[Task requirements] Give back exactly the lines of the data below, starting with the line that has "2 | | | (−3.4) | (−1.2) |" and going on through the line that has "i,t K i,t ]".

[Extracted page text data]
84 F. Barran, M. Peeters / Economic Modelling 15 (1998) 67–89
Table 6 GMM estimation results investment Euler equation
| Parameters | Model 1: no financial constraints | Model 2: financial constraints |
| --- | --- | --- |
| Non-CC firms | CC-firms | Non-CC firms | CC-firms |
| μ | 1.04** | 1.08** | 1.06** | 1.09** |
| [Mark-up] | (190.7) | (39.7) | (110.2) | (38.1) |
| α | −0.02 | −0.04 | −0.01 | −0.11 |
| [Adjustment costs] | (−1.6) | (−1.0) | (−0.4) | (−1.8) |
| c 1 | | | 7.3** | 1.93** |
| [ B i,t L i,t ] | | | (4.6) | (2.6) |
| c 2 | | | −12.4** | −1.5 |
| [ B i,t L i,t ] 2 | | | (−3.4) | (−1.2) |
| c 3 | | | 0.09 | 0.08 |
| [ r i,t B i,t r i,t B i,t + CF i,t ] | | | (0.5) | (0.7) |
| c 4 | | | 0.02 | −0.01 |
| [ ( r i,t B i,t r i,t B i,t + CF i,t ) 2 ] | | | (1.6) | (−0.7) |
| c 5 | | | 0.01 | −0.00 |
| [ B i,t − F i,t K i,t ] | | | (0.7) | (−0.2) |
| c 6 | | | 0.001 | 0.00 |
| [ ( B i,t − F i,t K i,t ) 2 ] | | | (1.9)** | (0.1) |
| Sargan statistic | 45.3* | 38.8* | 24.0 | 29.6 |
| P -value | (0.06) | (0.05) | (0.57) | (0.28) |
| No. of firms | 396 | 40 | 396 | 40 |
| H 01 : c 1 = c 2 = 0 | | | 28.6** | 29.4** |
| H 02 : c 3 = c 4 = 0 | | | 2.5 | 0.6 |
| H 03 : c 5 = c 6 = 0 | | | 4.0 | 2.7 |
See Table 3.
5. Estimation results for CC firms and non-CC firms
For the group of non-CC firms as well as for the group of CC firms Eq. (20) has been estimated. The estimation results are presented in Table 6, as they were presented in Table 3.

[Answer for this exercise]
| [ B i,t L i,t ] 2 | | | (−3.4) | (−1.2) |
| c 3 | | | 0.09 | 0.08 |
| [ r i,t B i,t r i,t B i,t + CF i,t ] | | | (0.5) | (0.7) |
| c 4 | | | 0.02 | −0.01 |
| [ ( r i,t B i,t r i,t B i,t + CF i,t ) 2 ] | | | (1.6) | (−0.7) |
| c 5 | | | 0.01 | −0.00 |
| [ B i,t − F i,t K i,t ] | | | (0.7) | (−0.2) |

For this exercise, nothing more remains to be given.